In June, researchers in the United States and Japan described a method7 of simultaneously capturing three pieces of information: chromatin accessibility, cell-surface protein abundance and cellular lineage, the last of which is measured using mitochondrial DNA.
The team initially called its method ASAP-seq. But during the revision of the paper, 10x Genomics released a new microfluidics kit to simplify the collection of gene-expression and chromatin-accessibility data from the same cells, and the researchers decided to blend that kit with ASAP-seq to fold in yet another layer of information: transcription.

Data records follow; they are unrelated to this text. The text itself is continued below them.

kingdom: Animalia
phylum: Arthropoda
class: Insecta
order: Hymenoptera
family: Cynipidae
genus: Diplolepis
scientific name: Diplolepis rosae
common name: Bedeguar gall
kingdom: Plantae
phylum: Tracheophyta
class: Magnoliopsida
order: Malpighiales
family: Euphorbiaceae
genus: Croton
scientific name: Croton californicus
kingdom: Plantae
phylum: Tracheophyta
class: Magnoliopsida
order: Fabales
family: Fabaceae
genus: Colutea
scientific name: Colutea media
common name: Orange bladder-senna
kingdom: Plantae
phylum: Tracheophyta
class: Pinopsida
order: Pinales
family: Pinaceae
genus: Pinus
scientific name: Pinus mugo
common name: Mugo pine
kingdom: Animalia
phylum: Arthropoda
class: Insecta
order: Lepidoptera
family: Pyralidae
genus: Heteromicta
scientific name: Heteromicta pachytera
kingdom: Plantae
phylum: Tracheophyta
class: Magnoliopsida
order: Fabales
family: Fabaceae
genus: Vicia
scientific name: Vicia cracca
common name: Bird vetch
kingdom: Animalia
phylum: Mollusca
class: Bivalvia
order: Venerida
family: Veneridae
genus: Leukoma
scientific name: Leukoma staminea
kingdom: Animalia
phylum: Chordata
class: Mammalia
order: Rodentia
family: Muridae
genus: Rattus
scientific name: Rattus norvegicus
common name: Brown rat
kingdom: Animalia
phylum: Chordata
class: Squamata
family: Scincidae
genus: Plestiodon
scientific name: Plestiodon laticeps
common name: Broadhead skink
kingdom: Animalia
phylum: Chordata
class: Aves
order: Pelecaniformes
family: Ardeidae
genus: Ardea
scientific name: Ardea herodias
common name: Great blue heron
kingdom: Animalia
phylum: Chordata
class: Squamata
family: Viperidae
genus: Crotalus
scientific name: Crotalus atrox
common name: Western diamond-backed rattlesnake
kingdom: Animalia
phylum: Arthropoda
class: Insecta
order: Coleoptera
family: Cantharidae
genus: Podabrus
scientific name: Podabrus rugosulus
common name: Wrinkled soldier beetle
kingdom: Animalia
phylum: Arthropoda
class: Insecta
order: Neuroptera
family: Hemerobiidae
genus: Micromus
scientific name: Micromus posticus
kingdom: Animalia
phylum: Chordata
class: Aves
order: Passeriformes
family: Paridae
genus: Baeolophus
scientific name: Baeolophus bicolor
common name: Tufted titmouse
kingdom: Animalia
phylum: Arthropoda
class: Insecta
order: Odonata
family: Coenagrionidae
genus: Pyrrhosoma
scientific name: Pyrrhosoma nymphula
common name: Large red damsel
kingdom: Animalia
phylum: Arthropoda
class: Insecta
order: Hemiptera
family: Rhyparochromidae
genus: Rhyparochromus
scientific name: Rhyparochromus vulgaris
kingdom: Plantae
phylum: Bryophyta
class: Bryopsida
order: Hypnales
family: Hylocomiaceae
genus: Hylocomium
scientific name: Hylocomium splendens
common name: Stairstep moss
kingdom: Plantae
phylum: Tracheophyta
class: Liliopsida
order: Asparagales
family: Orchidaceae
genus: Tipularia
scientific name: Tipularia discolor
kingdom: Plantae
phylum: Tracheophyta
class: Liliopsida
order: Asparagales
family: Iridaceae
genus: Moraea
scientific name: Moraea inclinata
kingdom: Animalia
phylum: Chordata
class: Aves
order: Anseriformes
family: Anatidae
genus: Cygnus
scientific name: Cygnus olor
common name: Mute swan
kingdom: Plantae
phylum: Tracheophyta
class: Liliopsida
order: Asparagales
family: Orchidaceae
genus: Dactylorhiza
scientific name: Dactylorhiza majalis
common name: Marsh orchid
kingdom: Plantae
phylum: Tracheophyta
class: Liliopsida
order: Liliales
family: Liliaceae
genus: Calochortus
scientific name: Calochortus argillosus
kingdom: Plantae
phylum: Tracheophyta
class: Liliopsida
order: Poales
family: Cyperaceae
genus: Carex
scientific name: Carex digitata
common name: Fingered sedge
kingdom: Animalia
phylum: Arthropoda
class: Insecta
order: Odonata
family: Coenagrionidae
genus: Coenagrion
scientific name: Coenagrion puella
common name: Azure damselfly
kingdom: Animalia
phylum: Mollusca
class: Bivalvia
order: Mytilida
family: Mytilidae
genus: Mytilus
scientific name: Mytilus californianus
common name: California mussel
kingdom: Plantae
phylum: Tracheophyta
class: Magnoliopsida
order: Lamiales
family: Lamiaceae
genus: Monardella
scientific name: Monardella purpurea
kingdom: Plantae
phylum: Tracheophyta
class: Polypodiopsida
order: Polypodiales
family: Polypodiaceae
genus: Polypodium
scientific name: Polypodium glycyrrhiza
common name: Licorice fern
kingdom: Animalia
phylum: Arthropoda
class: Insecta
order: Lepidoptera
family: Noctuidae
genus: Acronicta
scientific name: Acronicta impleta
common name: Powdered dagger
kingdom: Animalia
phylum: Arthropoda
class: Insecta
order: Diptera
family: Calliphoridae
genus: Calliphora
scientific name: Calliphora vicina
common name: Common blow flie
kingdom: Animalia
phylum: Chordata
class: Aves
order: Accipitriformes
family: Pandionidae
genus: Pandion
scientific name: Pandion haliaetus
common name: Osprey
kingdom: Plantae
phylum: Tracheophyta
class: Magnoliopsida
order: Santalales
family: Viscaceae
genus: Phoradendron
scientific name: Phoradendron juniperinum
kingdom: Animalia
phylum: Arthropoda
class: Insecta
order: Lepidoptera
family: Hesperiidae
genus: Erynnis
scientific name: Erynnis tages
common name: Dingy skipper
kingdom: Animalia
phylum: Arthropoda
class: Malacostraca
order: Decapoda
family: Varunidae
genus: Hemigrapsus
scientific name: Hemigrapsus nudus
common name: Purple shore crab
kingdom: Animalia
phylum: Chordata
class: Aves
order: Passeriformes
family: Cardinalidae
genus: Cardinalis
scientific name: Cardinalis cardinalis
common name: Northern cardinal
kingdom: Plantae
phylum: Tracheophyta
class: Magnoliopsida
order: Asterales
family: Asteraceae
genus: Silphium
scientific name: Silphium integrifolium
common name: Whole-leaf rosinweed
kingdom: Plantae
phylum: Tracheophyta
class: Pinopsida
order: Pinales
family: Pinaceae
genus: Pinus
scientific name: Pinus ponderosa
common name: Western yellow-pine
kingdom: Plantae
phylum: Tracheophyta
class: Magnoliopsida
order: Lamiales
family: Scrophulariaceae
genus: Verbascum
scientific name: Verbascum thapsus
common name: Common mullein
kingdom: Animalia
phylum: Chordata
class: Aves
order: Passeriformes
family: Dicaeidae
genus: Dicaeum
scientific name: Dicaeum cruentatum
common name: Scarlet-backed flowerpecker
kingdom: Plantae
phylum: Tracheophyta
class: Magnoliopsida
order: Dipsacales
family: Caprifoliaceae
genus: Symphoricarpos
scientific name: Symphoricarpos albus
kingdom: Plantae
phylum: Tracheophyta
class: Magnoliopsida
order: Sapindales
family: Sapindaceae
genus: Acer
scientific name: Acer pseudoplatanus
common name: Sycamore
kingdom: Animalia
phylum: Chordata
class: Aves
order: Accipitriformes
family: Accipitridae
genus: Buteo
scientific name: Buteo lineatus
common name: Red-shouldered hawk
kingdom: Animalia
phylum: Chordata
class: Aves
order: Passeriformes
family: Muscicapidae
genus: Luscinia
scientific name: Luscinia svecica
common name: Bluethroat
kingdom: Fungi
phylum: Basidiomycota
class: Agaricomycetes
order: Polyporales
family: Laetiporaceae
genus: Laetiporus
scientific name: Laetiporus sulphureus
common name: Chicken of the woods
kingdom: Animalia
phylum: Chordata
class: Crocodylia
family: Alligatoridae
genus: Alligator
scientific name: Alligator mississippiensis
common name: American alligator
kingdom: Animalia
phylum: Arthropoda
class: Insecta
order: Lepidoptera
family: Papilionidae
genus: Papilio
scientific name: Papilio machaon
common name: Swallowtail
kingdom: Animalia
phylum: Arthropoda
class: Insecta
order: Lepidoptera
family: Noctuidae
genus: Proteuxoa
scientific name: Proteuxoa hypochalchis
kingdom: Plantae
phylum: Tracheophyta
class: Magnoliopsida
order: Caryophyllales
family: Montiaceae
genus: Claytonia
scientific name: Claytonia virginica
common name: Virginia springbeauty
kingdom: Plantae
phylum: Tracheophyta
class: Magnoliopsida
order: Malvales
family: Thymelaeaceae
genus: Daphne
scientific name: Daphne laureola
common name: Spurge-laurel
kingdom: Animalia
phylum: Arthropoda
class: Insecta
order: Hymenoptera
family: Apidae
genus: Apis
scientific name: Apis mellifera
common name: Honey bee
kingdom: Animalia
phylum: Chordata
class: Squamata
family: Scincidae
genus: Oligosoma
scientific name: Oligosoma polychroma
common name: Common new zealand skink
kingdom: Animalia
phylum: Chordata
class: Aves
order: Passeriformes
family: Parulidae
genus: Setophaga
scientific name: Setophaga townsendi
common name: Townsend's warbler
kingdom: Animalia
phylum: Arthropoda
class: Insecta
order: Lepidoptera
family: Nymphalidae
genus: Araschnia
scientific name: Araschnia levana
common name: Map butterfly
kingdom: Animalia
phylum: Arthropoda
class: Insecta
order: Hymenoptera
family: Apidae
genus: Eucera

The team dubbed its method DOGMA-seq — a nod to the ‘central dogma of molecular biology’, which states that DNA is transcribed into RNA, and RNA is translated into proteins. Among other things, the technique revealed lineage biases during bone-marrow differentiation7.
“The fact that a new assay was introduced as a revision experiment above all speaks to the breakneck speed at which the single-cell field is moving,” says Caleb Lareau, a computational biologist at Stanford University, California, and a member of the team.
Researchers can only try to keep up. Such is the pace of development that Buenrostro jokes that his students’ minds “implode” with each new publication as they scramble to work out how it affects their research.
And Lareau says that he and his colleagues have pre-emptively named their successor to DOGMA-seq. Their working title? ‘Kitchen-seq’, as in: “How can you sequence everything but the kitchen sink?”